REQUIRED ACTION:
Out of the records below, copy all lines in which the word "macros" occurs.

EXTRACTED ENTRIES:

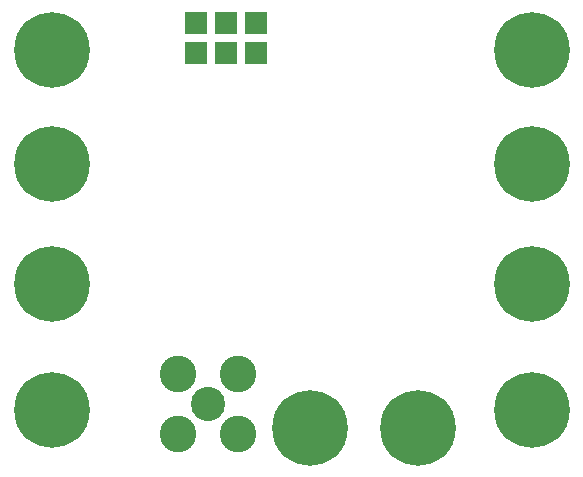
<source format=gbr>
%TF.GenerationSoftware,KiCad,Pcbnew,6.0.4-6f826c9f35~116~ubuntu20.04.1*%
%TF.CreationDate,2022-05-15T21:38:31+00:00*%
%TF.ProjectId,VLFANT01A,564c4641-4e54-4303-9141-2e6b69636164,rev?*%
%TF.SameCoordinates,Original*%
%TF.FileFunction,Soldermask,Bot*%
%TF.FilePolarity,Negative*%
%FSLAX46Y46*%
G04 Gerber Fmt 4.6, Leading zero omitted, Abs format (unit mm)*
G04 Created by KiCad (PCBNEW 6.0.4-6f826c9f35~116~ubuntu20.04.1) date 2022-05-15 21:38:31*
%MOMM*%
%LPD*%
G01*
G04 APERTURE LIST*
G04 Aperture macros list*
%AMRoundRect*
0 Rectangle with rounded corners*
0 $1 Rounding radius*
0 $2 $3 $4 $5 $6 $7 $8 $9 X,Y pos of 4 corners*
0 Add a 4 corners polygon primitive as box body*
4,1,4,$2,$3,$4,$5,$6,$7,$8,$9,$2,$3,0*
0 Add four circle primitives for the rounded corners*
1,1,$1+$1,$2,$3*
1,1,$1+$1,$4,$5*
1,1,$1+$1,$6,$7*
1,1,$1+$1,$8,$9*
0 Add four rect primitives between the rounded corners*
20,1,$1+$1,$2,$3,$4,$5,0*
20,1,$1+$1,$4,$5,$6,$7,0*
20,1,$1+$1,$6,$7,$8,$9,0*
20,1,$1+$1,$8,$9,$2,$3,0*%
G04 Aperture macros list end*
%ADD10C,2.900000*%
%ADD11C,3.100000*%
%ADD12RoundRect,0.200000X0.762000X-0.762000X0.762000X0.762000X-0.762000X0.762000X-0.762000X-0.762000X0*%
%ADD13C,6.400000*%
G04 APERTURE END LIST*
D10*
%TO.C,J7*%
X18288000Y5588000D03*
D11*
X20828000Y3048000D03*
X20828000Y8128000D03*
X15748000Y8128000D03*
X15748000Y3048000D03*
%TD*%
D12*
%TO.C,J9*%
X17272000Y35306000D03*
X17272000Y37846000D03*
X19812000Y35306000D03*
X19812000Y37846000D03*
X22352000Y35306000D03*
X22352000Y37846000D03*
%TD*%
D13*
%TO.C,M1*%
X45720000Y35560000D03*
%TD*%
%TO.C,M2*%
X45720000Y5080000D03*
%TD*%
%TO.C,M3*%
X5080000Y35560000D03*
%TD*%
%TO.C,M4*%
X5080000Y5080000D03*
%TD*%
%TO.C,M5*%
X45720000Y25908000D03*
%TD*%
%TO.C,M6*%
X45720000Y15748000D03*
%TD*%
%TO.C,M7*%
X5080000Y25908000D03*
%TD*%
%TO.C,M8*%
X5080000Y15748000D03*
%TD*%
%TO.C,M9*%
X36068000Y3556000D03*
%TD*%
%TO.C,M10*%
X26924000Y3556000D03*
%TD*%
M02*

</source>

SOLUTION FOR THIS TASK:
G04 Aperture macros list*
G04 Aperture macros list end*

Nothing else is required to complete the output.